Graffiti Conference Seeks Public's Help

Graffiti conference seeks public's help
S.F. CRIME
Neal J. Riley
Published 4:51 pm, Thursday, January 17, 2013

Graffiti is a more than $20 million-a-year problem in San Francisco, and though city officials put out a call Thursday to eradicate graffiti blight, there's still disagreement on how vandals should be punished.

At the first Zero Graffiti International Conference, hundreds of people from around the world gathered at St. Mary's Cathedral to discuss fighting graffiti and browse products to take spray paint and markers off any surface.

"Graffiti vandalism is a drain on our city's resources, impacting our neighborhoods and quality of life," said George Gascón, San Francisco's district attorney. "We ask the public to help out by reporting graffiti crime."

Split over penalties

Mohammed Nuru, the Department of Public Works director, said his agency takes an average of 3,000 calls a month about graffiti and has seen an increase in tagging on trees and artists' murals.

While his and other officials' public remarks focused on encouraging the public to report graffiti, Nuru said San Francisco judges are too lenient on vandals. He supports changing state law to make it mandatory that fines be issued in graffiti convictions, instead of assigning community service as a substitute.
"Imagine you're a judge and on your docket today you have people who have been involved in murder, domestic violence, and then you have this graffiti tagger," he said. "I don't think we're at a place where judges really understand that this is painful to a community or property owner. It's as painful as many other crimes they see in their court."
Nuru also suggested another state legislative change during his public remarks: requiring commercial truck drivers to show their vehicles are graffiti-free before renewing their registration.

Others, including Gascón, said they don't see harsher punishments as the answer.

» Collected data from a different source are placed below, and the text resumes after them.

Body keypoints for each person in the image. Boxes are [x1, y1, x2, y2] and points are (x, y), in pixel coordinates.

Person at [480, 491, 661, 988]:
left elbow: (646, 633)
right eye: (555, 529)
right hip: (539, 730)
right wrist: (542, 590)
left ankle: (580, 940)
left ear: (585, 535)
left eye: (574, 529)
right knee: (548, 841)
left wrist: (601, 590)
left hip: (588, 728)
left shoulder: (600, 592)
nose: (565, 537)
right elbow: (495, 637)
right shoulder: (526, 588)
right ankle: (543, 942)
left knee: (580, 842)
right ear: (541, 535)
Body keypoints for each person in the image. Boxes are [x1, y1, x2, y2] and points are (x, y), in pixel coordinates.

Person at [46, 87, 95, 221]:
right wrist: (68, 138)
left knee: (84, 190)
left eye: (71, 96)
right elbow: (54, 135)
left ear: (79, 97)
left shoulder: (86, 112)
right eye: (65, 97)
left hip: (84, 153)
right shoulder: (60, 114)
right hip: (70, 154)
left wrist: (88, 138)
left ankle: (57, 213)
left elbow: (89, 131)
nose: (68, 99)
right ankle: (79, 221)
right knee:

"We can certainly increase penalties, but that's not always necessarily a good solution," he said, noting that some graffiti vandalism can be prosecuted as a felony depending on how destructive it is. "There may be some fine-tuning to the law that may be appropriate, but by and large, I think awareness, the community working together and education and prevention are what we really need to do."

According to Officer Martin Ferreira of the San Francisco Police Department Graffiti Abatement Unit, cleaning graffiti quickly is one of the most effective responses.
"A big idea in graffiti culture is they want to stay up on a location for a long period of time," he said. "When you paint over a graffiti vandal quickly, you're not allowing them to gain their notoriety."

Vandals' rivalry

Graffiti vandals are drawn to San Francisco for several reasons, including the bragging rights they might gain on the Internet from tagging such a renowned city, said Larry Stringer, the Department of Public Works' deputy director of operations.

"A post of a tag in San Francisco gives you a certain amount of status," he said.

Stringer favors mandatory fines for graffiti convictions, adding that some repeat offenders enjoy the community service that consists of cleaning up other graffiti because it can mean destroying the work of a rival vandal.

"Community service doesn't seem to be a strong enough deterrent, and they're coming back four or five times," he said.

Redirecting youths

The supervisorial district that includes the Western Addition and the Haight-Ashbury is the city's hardest hit by graffiti, Stringer said. New District Five Supervisor London Breed said she believes young taggers need an outlet and said youths were allowed to transform the walls of the African American Art and Culture Complex, which she ran.
"The best way to try and redirect our young people who are out there vandalizing our community is to give them alternatives to going around and spray-painting all over the place," she said.